*Problem description:*
Among the records that follow, set down only the lines from the one containing "high-resolution histopathology image" to the one containing "non-Hodgkin's type, Low", both included, exactly.

Records excerpted from a collection:
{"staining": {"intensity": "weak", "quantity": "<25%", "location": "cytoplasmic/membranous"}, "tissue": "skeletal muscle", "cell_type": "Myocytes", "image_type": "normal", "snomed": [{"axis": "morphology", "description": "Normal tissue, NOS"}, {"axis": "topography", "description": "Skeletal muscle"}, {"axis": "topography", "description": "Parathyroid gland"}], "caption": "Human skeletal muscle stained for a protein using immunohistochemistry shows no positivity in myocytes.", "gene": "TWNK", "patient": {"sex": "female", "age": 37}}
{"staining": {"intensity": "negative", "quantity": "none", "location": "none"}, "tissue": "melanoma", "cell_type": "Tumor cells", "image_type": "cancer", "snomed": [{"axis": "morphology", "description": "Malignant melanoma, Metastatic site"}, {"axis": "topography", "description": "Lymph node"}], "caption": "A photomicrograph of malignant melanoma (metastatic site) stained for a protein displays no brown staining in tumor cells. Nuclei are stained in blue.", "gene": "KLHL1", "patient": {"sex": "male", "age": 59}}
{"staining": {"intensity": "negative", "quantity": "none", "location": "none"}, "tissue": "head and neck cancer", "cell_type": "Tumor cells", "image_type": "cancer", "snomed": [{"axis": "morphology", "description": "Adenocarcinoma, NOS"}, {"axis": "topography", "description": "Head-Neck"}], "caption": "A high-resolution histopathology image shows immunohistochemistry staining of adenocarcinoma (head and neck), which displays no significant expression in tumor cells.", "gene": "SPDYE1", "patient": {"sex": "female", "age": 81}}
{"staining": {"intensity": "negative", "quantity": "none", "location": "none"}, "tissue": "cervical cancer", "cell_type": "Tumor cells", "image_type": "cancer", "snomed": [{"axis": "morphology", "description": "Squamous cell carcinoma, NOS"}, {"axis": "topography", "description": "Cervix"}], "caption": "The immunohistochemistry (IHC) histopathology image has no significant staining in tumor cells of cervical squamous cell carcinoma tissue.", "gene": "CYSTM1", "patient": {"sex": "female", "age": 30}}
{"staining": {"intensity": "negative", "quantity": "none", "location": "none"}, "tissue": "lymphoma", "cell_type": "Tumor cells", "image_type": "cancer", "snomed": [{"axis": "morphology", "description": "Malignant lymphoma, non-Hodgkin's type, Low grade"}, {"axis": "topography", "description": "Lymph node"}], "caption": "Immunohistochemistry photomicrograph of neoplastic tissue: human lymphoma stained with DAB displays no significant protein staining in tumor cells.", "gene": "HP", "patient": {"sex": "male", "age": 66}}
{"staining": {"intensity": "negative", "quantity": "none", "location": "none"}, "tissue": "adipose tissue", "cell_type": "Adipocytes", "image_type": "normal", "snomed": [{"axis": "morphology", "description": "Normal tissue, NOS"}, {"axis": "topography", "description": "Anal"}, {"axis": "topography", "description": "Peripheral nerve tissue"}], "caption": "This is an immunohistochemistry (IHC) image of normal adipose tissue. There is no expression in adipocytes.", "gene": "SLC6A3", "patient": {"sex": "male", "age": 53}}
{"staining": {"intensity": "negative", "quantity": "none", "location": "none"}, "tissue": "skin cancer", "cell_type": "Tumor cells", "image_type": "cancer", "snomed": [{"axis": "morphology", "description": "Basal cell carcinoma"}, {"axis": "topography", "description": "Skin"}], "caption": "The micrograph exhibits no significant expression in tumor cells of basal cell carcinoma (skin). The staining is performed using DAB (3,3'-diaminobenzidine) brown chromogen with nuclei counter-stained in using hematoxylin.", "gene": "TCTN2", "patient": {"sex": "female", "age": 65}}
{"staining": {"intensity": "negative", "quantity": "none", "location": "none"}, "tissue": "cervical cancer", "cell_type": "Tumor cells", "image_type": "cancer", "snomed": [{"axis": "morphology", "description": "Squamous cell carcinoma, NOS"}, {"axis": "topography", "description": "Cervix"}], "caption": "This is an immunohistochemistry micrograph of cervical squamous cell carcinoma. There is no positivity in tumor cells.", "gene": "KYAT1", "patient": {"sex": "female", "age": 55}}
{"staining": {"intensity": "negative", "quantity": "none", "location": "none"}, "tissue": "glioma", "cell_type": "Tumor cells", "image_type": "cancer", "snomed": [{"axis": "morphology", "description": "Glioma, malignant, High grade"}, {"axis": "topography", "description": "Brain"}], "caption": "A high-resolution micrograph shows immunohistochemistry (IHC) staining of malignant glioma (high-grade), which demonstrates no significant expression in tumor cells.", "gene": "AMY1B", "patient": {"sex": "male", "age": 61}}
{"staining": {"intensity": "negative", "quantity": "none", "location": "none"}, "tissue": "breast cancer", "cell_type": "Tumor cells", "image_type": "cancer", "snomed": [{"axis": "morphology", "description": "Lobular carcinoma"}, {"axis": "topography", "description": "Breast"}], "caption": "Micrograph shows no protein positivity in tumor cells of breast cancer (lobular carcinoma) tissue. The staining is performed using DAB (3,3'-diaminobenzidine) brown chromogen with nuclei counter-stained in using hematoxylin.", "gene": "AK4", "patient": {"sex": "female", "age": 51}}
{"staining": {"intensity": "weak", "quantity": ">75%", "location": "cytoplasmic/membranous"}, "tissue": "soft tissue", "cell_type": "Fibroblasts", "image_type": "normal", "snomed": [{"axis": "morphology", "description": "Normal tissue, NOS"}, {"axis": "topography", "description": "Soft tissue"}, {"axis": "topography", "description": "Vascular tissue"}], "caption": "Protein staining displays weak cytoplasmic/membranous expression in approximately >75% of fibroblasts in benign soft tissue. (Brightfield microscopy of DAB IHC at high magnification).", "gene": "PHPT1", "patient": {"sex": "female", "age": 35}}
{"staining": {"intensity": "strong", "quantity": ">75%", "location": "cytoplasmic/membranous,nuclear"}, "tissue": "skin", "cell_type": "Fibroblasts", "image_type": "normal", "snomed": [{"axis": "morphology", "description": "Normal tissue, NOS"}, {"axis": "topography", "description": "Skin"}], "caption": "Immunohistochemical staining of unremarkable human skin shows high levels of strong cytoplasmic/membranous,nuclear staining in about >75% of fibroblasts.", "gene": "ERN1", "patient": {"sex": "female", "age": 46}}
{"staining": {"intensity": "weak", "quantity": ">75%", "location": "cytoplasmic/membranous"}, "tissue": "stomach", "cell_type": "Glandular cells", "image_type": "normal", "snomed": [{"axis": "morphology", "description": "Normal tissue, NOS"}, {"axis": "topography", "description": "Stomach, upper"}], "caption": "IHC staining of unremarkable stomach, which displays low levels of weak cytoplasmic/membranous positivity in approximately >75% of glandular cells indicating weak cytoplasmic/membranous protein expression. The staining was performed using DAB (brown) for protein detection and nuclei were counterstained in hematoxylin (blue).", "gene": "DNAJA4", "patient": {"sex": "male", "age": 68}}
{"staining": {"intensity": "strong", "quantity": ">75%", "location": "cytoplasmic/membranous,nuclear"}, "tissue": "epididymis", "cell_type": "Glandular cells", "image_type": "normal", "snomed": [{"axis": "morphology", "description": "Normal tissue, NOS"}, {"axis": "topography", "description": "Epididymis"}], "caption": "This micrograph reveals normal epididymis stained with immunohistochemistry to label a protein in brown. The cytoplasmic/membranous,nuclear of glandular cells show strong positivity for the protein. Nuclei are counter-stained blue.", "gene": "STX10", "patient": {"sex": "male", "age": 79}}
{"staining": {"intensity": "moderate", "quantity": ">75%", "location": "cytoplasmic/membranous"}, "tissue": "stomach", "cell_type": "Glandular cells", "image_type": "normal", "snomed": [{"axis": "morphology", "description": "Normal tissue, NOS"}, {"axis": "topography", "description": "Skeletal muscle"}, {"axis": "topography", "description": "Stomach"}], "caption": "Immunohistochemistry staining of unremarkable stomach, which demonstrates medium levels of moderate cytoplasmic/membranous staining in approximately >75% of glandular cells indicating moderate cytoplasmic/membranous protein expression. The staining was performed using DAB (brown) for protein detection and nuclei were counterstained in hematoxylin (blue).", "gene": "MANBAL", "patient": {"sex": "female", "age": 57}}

*Response box:*
{"staining": {"intensity": "negative", "quantity": "none", "location": "none"}, "tissue": "head and neck cancer", "cell_type": "Tumor cells", "image_type": "cancer", "snomed": [{"axis": "morphology", "description": "Adenocarcinoma, NOS"}, {"axis": "topography", "description": "Head-Neck"}], "caption": "A high-resolution histopathology image shows immunohistochemistry staining of adenocarcinoma (head and neck), which displays no significant expression in tumor cells.", "gene": "SPDYE1", "patient": {"sex": "female", "age": 81}}
{"staining": {"intensity": "negative", "quantity": "none", "location": "none"}, "tissue": "cervical cancer", "cell_type": "Tumor cells", "image_type": "cancer", "snomed": [{"axis": "morphology", "description": "Squamous cell carcinoma, NOS"}, {"axis": "topography", "description": "Cervix"}], "caption": "The immunohistochemistry (IHC) histopathology image has no significant staining in tumor cells of cervical squamous cell carcinoma tissue.", "gene": "CYSTM1", "patient": {"sex": "female", "age": 30}}
{"staining": {"intensity": "negative", "quantity": "none", "location": "none"}, "tissue": "lymphoma", "cell_type": "Tumor cells", "image_type": "cancer", "snomed": [{"axis": "morphology", "description": "Malignant lymphoma, non-Hodgkin's type, Low grade"}, {"axis": "topography", "description": "Lymph node"}], "caption": "Immunohistochemistry photomicrograph of neoplastic tissue: human lymphoma stained with DAB displays no significant protein staining in tumor cells.", "gene": "HP", "patient": {"sex": "male", "age": 66}}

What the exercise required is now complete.